I managed to trigger another dead lock, this time with logging and stack trace:

------ STACK TRACE ------

Backtrace:
/opt/KeyDB/bin/keydb-server *:6379(+0x36a7d9) [0x55fd894637d9]
/opt/KeyDB/bin/keydb-server *:6379(RocksDBStorageProvider::count() const+0x1c) [0x55fd8944ea0c]
/opt/KeyDB/bin/keydb-server *:6379(StorageCache::count() const+0x46) [0x55fd89454d16]
/opt/KeyDB/bin/keydb-server *:6379(dbTotalServerKeyCount()+0x53) [0x55fd89359733]
/opt/KeyDB/bin/keydb-server *:6379(redisFork(int)+0x88f) [0x55fd89331eff]
/opt/KeyDB/bin/keydb-server *:6379(RM_Fork(void (*)(int, int, void*), void*)+0x18) [0x55fd89414bd8]
/opt/redis-stack/lib/redisearch.so(+0x1953af) [0x7f0f74a423af]
/opt/redis-stack/lib/redisearch.so(+0x1984b3) [0x7f0f74a454b3]
/opt/redis-stack/lib/redisearch.so(+0x15ba27) [0x7f0f74a08a27]
/lib/x86_64-linux-gnu/libpthread.so.0(+0x8609) [0x7f0fa3279609]
/lib/x86_64-linux-gnu/libc.so.6(clone+0x43) [0x7f0fa319e133]
release exclusive [1] m_writeCount [0]

!!! ERROR: Deadlock detected !!!
        52: (0x7f0fa1e86d70) RocksDBStorageProvider
        70: (0x7f0fa1e3111c) StorageCache
printing backtrace for thread 52
!!! KeyDB Will Now Crash !!!

=== KEYDB BUG REPORT START: Cut & paste starting from here ===
7:52:M 31 Dec 2023 19:27:05.020 # ------------------------------------------------
7:52:M 31 Dec 2023 19:27:05.020 # !!! Software Failure. Press left mouse button to continue
7:52:M 31 Dec 2023 19:27:05.020 # Guru Meditation: Deadlock detected #fastlock.cpp:268

------ STACK TRACE ------

Backtrace:
/opt/KeyDB/bin/keydb-server *:6379(fastlock_sleep+0x49f) [0x55fd8943fe6f]
/opt/KeyDB/bin/keydb-server *:6379(+0x36a7d9) [0x55fd894637d9]
/opt/KeyDB/bin/keydb-server *:6379(RocksDBStorageProvider::count() const+0x1c) [0x55fd8944ea0c]
/opt/KeyDB/bin/keydb-server *:6379(StorageCache::count() const+0x46) [0x55fd89454d16]
/opt/KeyDB/bin/keydb-server *:6379(dbTotalServerKeyCount()+0x53) [0x55fd89359733]
/opt/KeyDB/bin/keydb-server *:6379(redisFork(int)+0x88f) [0x55fd89331eff]
/opt/KeyDB/bin/keydb-server *:6379(RM_Fork(void (*)(int, int, void*), void*)+0x18) [0x55fd89414bd8]
/opt/redis-stack/lib/redisearch.so(+0x1953af) [0x7f0f74a423af]
/opt/redis-stack/lib/redisearch.so(+0x1984b3) [0x7f0f74a454b3]
/opt/redis-stack/lib/redisearch.so(+0x15ba27) [0x7f0f74a08a27]
/lib/x86_64-linux-gnu/libpthread.so.0(+0x8609) [0x7f0fa3279609]
/lib/x86_64-linux-gnu/libc.so.6(clone+0x43) [0x7f0fa319e133]

------ INFO OUTPUT ------

It looks like it is coming from this line when the fork happens:

            g_pserver->stat_current_save_keys_total = dbTotalServerKeyCount();

Not sure how to workaround this, if anyone has any input, that'll be much appreciated.

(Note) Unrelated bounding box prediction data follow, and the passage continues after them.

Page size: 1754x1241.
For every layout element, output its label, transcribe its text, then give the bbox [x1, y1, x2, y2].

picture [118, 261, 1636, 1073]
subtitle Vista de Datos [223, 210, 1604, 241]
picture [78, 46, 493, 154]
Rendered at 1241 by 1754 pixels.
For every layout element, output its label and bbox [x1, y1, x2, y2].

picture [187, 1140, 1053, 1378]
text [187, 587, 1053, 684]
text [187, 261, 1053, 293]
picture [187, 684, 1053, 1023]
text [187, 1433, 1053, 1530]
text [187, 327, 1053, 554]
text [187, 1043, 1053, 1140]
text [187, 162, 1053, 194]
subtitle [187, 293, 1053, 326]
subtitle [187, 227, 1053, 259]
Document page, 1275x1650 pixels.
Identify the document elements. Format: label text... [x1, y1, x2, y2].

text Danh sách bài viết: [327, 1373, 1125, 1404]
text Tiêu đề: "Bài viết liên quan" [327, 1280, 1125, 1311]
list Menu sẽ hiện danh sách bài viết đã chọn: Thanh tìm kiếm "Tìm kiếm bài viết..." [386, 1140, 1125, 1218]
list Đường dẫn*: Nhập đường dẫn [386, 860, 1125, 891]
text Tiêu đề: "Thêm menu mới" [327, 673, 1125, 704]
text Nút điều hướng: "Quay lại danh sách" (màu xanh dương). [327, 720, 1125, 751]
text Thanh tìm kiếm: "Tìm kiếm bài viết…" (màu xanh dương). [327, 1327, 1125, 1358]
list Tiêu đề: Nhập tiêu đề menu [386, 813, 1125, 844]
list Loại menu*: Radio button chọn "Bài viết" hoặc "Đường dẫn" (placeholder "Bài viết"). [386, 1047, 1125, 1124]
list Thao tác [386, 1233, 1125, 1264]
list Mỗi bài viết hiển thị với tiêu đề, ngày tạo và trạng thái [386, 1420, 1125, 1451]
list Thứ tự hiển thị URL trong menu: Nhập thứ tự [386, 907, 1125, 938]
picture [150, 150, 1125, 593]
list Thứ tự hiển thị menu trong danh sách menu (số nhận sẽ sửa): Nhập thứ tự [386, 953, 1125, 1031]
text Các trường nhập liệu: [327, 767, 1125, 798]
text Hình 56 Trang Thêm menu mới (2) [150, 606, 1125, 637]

keithchew commented 6 months ago

OK, I finally tracked it down.

My test module uses the RedisModule_CreateTimer() for periodic callbacks, and when the main thread in KeyDB calls the callback, the module uses another thread to call RedisModule_Fork(). To ensure there is no dead lock in KeyDB, I had had to do 2 things:

- In module, call RedisModule_ThreadSafeContextLock() and RedisModule_ThreadSafeContextUnlock() before/after RedisModule_Fork()
- In KeyDB, skip aeAcquireForkLock() call

I believe some of the standard modules in Redis use the same pattern as the test module, so it can be a gotcha for anyone using Redis modules within KeyDB. If you experience a complete freeze on KeyDB, then likely you have struck this bug. It took over 35,000 calls to aeAcquireForkLock (10-12 days) to trigger the dead lock for me, so not something that is triggered quickly.

Will keep testing and post any updates here.